Les chauffeurs Uber dans l'Union européenne et au Royaume-Uni ont intenté une action collective contre l'entreprise à Amsterdam, alléguant des violations de la protection des données et que le système de rémunération dynamique réduit leurs revenus. L'action a été engagée par l'organisation Worker Info Exchange (WIE) International et représente les intérêts de plusieurs milliers de chauffeurs au Royaume-Uni, aux Pays-Bas, en Belgique, en Allemagne, en France, en Pologne et en Roumanie. C'est la première action collective de ce type, selon la Confédération européenne des syndicats.
La WIE International affirme que, depuis 2020, Uber a commencé à introduire des modifications dans ses systèmes pour rendre la rémunération des chauffeurs dynamique, enfreignant le Règlement général sur la protection des données en prenant des décisions sans intervention humaine par le biais de processus automatisés. L'organisation affirme en outre qu'Uber traite de manière illicite les données personnelles des chauffeurs à des fins d'apprentissage automatique.
Les experts économiques du cabinet de conseil Oxera estiment que 48 % des chauffeurs aux Pays-Bas ont vu leur salaire horaire diminuer, en moyenne, de 7 508 euros par an. Au Royaume-Uni, 66,7 % des chauffeurs auront subi une réduction moyenne de revenus de 5 337 livres par an.

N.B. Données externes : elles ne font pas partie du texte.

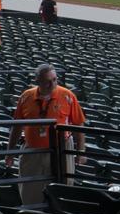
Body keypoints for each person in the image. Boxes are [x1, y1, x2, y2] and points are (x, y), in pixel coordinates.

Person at [6, 64, 87, 206]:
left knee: (63, 189)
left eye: (55, 79)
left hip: (60, 149)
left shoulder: (67, 95)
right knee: (29, 190)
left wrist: (81, 152)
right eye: (47, 81)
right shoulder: (26, 97)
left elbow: (78, 124)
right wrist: (10, 152)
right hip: (32, 149)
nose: (52, 84)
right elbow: (17, 126)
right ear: (38, 81)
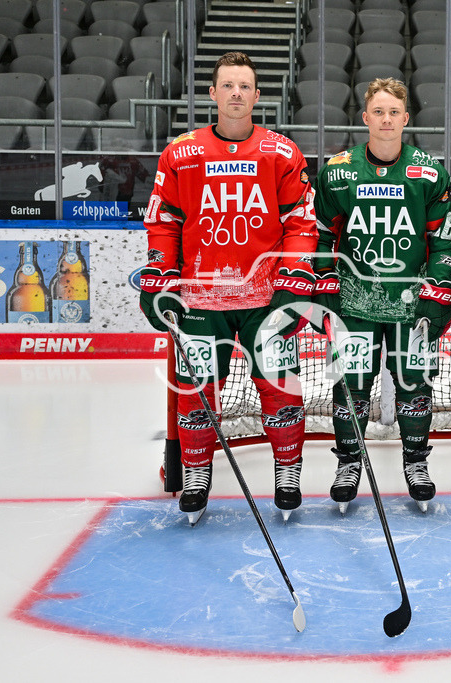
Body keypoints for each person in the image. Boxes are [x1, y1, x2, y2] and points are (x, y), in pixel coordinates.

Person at [139, 52, 318, 525]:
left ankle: (288, 471)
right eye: (228, 85)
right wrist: (160, 273)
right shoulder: (181, 152)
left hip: (265, 300)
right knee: (198, 390)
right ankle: (196, 474)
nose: (236, 93)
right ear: (213, 94)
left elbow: (300, 220)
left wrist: (294, 277)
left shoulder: (281, 152)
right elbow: (164, 220)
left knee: (281, 388)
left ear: (258, 97)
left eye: (245, 86)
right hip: (200, 297)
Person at [312, 77, 451, 513]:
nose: (386, 119)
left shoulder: (429, 173)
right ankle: (348, 463)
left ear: (406, 118)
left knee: (415, 385)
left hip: (411, 308)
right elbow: (321, 237)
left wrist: (436, 294)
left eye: (394, 112)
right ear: (365, 117)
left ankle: (415, 462)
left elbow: (444, 244)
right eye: (378, 111)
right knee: (351, 386)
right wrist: (325, 289)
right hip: (354, 306)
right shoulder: (337, 172)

Un porte-parole d'Uber a rejeté « catégoriquement » les allégations, garantissant que les chauffeurs ont la liberté d'accepter ou de refuser des courses.
L'autorité néerlandaise de protection des données a infligé en août à Uber une amende de 824,99 millions d'euros pour avoir désactivé des comptes de chauffeurs de manière automatisée sans les informer correctement. Mercredi, l'entreprise a également annoncé qu'elle réduira de 10 % le nombre de travailleurs à l'échelle mondiale, ce qui impliquera le départ d'environ 3 300 professionnels.